I’ve been working on an update to my material design theme and learning the front end API as I’m going along.
From this, thinking If all CSS classes within widgets were undateable at runtime, perhaps using the API widget settings mechanism added by @eviltrout below, it would open up extensive conditional formatting options.
Had any site been using a custom theme when we launched our new vertical sidebar, that update would have almost certainly broken their site. It was already a challenge for sites with basic HTML & CSS customisations. We also have to assume that some forums will be using themes that they themselves did not make, but rather a 3rd party did, as is the case for 99% of WordPress sites. Which means they’re at the mercy of a 3rd party should an update unexpectedly break their site.
Great initiative! Here are a couple of areas I believe are important to make it easy to develop themes.
Use a documented naming convention for CSS classes
Fast development workflow to update themes
Control and customization over Discourse features
Whether you go for SUIT CSS naming conventions or something else is a topic for another day, but with a documented naming convention people would find it easier to recognise classes, which to use and which to avoid. Avoiding ids in the default Discourse CSS would be nice as well as removing unused classes in the markup.

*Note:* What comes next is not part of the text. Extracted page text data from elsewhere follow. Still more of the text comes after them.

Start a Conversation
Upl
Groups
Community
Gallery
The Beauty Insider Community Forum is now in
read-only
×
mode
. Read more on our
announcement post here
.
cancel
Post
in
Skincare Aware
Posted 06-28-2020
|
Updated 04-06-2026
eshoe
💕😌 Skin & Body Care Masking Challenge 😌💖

If it is possible to poll, pull themes via git and update themes automatically (or something smarter?) it would be really great. Also, is overwriting or extending handlebars templates something that is encouraged? If so, themes should have an easy way to do so.
If it’s possible to decide which Discourse features you want and not, it would be even easier to theme. For instance, some won’t want the new (and very useful) sidebar on topics or the sticky header . Instead of hacking these features away it would be nice with a checkbox to simply disable those features. We should also make sure that all colours in use actually have a corresponding setting in the color-section of the admin panel.
I am also interested in ways to have pre populated data. My example would be a shell for online courses, but a module of other guidance to get started is another.
How about a plugin that would pull in code to add to the current customize interface? It could pull from github.com and add in themes that way. How hard would that be?
And then, how hard would it be to have a plugin that pulled in a set of topics that it would create, or update when a new version was available?
I’m not saying it was objectively better, but I do miss it. Our current theme is ruthlessly functional - which makes perfect sense for a default, baseline theme - but it lacks personality.